Advice on flood clean-up safety from the city health department

September 18, 2008 10:38:13 AM PDT
The Chicago Department of Public Health (CDPH) has some advice on flood clean-up safety. Heavy Rains Bring Potential Hazards

In the wake of the weekend's heavy rains, the Chicago Department of Public Health (CDPH) is reminding all Chicagoans to exercise caution when cleaning up basements and other flooded areas.

"Although disease outbreaks after floods are not common, floodwater can contain various bacteria, viruses and other infectious organisms that may cause disease," stated CDPH Commissioner Terry Mason, M.D. "Our hope is that everyone uses common sense to prevent flood-related illness and injury."

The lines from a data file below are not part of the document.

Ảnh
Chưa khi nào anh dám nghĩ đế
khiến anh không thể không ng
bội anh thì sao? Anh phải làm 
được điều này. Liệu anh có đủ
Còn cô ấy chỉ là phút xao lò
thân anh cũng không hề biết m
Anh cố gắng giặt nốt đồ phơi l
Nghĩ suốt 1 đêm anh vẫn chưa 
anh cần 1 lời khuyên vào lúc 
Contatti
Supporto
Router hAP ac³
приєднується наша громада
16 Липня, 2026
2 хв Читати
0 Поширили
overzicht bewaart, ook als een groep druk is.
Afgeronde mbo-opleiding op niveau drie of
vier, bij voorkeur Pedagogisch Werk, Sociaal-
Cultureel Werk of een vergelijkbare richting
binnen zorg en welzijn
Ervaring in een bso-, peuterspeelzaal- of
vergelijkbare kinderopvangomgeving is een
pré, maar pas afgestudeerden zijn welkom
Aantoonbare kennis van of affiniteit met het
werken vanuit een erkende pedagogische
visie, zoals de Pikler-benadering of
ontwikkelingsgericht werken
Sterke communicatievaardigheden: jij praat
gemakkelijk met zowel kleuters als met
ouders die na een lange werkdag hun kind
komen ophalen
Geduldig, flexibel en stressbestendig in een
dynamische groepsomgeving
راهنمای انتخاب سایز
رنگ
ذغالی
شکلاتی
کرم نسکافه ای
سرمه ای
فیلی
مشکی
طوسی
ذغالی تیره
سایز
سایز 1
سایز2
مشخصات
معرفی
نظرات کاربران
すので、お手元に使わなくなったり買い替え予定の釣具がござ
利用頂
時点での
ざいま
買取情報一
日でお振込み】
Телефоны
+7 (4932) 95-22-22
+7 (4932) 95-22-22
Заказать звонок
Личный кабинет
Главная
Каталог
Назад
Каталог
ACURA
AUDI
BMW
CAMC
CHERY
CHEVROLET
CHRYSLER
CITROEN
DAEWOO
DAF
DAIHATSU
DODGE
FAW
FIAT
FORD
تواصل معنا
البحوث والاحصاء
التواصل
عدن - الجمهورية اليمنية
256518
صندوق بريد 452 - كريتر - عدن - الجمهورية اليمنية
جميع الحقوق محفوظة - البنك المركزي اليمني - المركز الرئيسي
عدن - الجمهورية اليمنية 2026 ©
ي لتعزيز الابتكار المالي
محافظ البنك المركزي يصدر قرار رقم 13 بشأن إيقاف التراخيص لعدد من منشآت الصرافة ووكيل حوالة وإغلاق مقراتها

Protecting Yourself from Injury

  • Public Health officials warn that Chicagoans should not enter a flooded basement unless they are certain that the standing water is not in contact with electrical outlets or other energized appliances (such as sump pumps). Call a qualified electrician to disconnect the power before you enter a flooded basement. Everyone should avoid handling live electrical equipment in wet areas. Such equipment should be checked and dried before being returned to service. Specific questions about electricity and flooded areas may be directed to ComEd at 1-800-EDISON-1.
  • Anyone entering a flooded basement or other area should wear protective clothing -- such as boots, rubber gloves and long-sleeved shirts -- to reduce contact with potentially contaminated items. This is especially important for individuals who may have a burn, rash or open cut anywhere on their skin.
  • Children should always be kept away from flooded areas.

Preventing Disease

  • After a flooded basement or other area has been cleared of water, it should be thoroughly scrubbed down with hot, soapy water. Special attention should be given to areas where children play (including toys) and to food-surface areas (such as counter tops, pantry shelves, refrigerators, stoves, cutting boards and TV trays). Everything that is scrubbed should then be rinsed with a solution of warm water and laundry bleach (1 cup of bleach per 5 gallons of water).
  • All linens and clothes that have been touched by floodwater should be washed in hot water, or dry-cleaned. Items that cannot be washed or dry-cleaned (such as mattresses and upholstered furniture) should be air-dried in the sun, and then thoroughly vacuumed and sprayed with a disinfectant. Steam-clean all carpeting.
  • Everyone involved in flood clean-up should pay special attention to personal hygiene to minimize the risk of disease transmission. Hands should be washed regularly with warm, soapy water -- especially before preparing and eating food, and before handling babies and children. Hands also must be washed after using the toilet and after changing a diaper. The hands of infants and toddlers also should be kept clean, since children frequently put their fingers in their mouths. Make a special effort to keep washcloths and dish towels clean.

Avoiding Tainted Food

  • Generally speaking, do not eat any food that has come into contact with flood water. Food in cans and bottles that still have their seals intact may be safe after being cleaned with warm, soapy water and then rinsed in a water/bleach solution. However, if the seal appears to be compromised in any way (such as cans with dents, rust pits, or bulging ends), the items should be discarded. The basic rule on food safety is: when in doubt, throw it out.
  • The same rule applies to food in refrigerators and freezers affected by power outages. Food in a typical freezer will stay safe for about 24 hours without electrical power -- assuming the freezer door stays closed. Food in a refrigerator will stay safe for about 4-6 hours during a power outage. Pay special attention to high-protein foods, such as meat, fish, poultry and dairy products; they tend to spoil more quickly than anything else in the refrigerator.